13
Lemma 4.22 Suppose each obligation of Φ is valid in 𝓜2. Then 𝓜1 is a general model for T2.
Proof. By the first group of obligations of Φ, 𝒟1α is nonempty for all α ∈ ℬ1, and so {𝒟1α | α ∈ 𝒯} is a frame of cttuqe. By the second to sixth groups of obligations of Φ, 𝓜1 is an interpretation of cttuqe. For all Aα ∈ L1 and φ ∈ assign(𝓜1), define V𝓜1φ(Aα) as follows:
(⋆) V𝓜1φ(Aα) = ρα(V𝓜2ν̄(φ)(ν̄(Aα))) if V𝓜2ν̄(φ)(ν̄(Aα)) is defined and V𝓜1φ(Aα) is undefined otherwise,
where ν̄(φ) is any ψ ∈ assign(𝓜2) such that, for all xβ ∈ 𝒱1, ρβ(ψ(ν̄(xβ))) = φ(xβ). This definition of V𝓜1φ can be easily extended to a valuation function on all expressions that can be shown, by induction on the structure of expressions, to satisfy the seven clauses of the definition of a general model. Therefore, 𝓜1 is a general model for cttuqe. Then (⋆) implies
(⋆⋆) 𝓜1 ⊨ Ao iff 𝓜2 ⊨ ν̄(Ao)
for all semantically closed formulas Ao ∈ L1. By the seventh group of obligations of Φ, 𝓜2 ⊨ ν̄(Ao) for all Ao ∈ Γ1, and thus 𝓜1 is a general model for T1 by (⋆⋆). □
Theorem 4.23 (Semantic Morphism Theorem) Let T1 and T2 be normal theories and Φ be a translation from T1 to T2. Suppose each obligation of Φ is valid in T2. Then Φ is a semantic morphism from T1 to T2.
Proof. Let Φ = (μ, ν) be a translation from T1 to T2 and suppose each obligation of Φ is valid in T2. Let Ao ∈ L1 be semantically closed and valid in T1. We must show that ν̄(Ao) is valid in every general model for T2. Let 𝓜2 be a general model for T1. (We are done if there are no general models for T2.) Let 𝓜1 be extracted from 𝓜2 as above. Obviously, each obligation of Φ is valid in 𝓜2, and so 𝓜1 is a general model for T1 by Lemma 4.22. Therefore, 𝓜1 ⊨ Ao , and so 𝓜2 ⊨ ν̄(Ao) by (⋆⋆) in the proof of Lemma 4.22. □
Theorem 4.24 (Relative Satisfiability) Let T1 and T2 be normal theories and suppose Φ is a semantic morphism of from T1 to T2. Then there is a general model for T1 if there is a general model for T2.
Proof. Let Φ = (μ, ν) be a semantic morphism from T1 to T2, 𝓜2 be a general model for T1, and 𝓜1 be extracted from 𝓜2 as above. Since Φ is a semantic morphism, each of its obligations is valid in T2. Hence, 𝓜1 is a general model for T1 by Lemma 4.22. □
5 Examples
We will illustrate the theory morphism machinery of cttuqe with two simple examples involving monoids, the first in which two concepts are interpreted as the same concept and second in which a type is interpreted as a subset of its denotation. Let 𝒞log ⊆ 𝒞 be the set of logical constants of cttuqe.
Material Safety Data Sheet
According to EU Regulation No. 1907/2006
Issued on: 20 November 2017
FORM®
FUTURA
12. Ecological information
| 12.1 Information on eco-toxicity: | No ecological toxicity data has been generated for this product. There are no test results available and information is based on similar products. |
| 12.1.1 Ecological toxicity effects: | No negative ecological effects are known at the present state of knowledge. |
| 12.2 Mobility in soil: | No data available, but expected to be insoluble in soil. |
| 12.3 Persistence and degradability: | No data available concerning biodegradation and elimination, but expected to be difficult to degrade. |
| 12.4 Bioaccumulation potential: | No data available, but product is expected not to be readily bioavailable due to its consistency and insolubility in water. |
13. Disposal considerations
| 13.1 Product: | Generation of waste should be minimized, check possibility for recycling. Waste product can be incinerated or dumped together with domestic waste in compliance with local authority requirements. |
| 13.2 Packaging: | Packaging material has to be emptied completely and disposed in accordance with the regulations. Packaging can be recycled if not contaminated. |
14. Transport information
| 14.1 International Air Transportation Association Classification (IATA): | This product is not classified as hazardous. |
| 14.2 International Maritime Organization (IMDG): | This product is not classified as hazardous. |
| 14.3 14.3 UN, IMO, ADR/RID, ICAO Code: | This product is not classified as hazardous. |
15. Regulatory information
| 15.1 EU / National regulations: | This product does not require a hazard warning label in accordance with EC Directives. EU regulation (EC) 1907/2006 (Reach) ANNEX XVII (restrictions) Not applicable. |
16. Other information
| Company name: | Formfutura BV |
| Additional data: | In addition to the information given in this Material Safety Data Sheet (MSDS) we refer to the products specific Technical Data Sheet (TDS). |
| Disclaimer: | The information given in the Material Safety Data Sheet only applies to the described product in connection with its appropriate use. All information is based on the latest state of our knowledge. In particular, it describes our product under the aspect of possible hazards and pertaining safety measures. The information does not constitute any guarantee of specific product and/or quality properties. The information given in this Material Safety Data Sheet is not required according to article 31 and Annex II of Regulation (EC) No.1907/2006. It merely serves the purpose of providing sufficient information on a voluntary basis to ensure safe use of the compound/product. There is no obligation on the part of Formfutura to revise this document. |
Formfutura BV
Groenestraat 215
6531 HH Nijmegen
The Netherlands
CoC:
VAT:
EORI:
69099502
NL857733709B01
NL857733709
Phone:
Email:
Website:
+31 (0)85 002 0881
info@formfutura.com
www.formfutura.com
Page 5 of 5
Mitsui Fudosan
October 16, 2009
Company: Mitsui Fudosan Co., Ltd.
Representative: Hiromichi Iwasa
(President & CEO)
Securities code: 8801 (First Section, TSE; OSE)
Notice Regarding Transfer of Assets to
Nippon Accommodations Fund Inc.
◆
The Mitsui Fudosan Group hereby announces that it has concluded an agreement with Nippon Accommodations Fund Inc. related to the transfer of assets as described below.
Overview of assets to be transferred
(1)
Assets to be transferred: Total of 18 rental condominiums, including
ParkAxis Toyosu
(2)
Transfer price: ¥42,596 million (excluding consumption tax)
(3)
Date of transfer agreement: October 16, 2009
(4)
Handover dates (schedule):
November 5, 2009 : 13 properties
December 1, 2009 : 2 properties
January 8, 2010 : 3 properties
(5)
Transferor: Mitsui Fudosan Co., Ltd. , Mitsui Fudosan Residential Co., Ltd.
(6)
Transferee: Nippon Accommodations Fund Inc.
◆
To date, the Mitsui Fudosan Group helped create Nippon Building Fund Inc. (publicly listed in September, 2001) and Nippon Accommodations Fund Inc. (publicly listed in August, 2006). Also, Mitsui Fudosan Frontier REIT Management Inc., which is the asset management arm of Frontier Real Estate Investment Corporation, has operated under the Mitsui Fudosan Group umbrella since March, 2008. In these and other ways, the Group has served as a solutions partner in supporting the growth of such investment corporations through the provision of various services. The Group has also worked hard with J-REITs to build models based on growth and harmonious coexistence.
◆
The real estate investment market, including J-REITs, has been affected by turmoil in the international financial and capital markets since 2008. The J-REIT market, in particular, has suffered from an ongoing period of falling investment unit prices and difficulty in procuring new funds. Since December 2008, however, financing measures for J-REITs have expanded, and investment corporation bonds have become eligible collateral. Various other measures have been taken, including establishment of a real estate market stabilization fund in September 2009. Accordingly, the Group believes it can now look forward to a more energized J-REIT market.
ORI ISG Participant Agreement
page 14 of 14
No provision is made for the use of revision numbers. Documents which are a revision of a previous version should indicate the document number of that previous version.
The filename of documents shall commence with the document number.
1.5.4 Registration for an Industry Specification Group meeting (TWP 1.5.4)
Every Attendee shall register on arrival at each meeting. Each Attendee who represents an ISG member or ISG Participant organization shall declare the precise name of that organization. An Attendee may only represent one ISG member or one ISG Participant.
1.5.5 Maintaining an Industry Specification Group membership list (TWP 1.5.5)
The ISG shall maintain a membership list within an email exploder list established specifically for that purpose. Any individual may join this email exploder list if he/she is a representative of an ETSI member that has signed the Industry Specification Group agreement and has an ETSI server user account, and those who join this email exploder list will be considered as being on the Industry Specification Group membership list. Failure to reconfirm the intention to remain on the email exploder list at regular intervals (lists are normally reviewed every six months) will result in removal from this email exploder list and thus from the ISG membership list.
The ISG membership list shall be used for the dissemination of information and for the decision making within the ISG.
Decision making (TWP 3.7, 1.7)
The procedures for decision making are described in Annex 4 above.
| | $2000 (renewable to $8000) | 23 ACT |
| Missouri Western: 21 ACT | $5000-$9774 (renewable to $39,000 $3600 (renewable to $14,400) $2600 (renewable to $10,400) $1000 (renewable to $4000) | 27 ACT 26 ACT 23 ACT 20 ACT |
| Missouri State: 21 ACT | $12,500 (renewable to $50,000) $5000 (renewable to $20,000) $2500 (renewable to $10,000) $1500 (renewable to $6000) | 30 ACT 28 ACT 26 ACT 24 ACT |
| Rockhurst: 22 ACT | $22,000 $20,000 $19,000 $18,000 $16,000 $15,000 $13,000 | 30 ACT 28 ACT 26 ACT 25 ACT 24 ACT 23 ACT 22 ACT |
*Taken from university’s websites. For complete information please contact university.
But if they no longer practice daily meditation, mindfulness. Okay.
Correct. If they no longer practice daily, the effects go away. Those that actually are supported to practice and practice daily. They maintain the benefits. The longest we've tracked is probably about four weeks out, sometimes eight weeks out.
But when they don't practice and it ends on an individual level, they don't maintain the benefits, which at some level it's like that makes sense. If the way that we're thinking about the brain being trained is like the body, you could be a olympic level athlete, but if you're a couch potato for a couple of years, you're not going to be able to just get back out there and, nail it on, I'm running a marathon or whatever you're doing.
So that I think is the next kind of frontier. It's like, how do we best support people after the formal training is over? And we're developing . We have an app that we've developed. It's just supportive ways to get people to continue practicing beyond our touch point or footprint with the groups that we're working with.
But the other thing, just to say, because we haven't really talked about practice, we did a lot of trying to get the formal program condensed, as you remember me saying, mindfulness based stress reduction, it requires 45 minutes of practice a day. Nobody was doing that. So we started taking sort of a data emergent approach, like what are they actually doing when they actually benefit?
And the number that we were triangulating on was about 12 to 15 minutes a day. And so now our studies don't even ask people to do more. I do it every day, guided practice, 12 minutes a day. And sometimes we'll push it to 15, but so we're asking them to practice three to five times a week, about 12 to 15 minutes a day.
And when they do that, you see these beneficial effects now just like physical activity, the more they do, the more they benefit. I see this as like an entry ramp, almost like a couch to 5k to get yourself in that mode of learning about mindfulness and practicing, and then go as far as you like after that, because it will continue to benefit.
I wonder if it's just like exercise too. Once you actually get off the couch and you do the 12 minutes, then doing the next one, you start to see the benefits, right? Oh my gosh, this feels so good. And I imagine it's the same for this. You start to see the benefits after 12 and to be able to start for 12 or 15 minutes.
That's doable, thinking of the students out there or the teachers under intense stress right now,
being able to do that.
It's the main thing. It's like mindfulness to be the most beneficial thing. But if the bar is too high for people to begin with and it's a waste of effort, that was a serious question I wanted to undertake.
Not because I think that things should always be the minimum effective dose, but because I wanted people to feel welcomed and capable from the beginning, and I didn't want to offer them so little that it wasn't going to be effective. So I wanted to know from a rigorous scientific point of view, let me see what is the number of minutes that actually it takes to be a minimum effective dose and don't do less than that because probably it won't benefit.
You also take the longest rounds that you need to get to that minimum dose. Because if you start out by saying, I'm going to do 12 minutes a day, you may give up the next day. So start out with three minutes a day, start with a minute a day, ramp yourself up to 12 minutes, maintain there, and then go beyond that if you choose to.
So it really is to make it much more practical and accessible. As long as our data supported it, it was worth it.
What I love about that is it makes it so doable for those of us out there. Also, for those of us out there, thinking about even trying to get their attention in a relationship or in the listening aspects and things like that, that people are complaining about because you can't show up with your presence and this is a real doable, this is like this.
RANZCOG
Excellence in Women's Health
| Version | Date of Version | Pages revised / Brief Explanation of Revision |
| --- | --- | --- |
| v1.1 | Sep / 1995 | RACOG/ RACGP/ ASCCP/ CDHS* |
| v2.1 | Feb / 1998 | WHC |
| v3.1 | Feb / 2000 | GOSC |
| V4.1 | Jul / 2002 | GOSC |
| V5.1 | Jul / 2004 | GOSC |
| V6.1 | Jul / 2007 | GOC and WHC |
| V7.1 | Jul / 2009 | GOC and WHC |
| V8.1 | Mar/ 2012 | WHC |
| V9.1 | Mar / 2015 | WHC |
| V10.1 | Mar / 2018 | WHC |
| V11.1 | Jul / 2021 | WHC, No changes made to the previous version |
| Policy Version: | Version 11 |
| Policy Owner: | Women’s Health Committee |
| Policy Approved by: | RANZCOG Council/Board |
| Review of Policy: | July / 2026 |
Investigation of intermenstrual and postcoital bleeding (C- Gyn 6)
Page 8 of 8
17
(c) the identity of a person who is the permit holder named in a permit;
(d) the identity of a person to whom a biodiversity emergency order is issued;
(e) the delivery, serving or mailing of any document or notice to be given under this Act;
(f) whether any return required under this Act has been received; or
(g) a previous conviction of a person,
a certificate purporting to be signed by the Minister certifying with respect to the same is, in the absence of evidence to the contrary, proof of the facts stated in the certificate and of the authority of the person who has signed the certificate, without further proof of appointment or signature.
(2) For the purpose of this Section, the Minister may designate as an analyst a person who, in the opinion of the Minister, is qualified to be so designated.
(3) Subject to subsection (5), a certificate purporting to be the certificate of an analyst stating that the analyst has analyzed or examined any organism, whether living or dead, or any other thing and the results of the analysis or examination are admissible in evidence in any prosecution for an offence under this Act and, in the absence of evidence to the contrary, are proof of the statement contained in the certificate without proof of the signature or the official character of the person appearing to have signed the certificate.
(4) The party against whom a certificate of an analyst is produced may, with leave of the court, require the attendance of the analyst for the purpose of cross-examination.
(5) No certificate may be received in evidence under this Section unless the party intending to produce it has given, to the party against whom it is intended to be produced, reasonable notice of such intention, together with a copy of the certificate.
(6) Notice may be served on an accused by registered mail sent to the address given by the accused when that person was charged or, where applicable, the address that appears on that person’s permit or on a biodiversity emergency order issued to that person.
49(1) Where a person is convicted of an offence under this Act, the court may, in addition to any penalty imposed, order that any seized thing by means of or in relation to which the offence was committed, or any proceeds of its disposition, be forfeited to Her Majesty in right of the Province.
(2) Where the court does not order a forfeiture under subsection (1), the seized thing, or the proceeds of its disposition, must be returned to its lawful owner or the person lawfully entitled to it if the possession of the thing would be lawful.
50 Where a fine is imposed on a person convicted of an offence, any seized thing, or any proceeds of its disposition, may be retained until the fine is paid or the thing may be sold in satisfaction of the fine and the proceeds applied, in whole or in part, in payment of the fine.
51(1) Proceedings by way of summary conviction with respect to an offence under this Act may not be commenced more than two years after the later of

## [THE PROBLEM]
Among the entries, how many lines carry "Participant"? Reply with a number and nothing else.

## [ANSWER SECTION]
2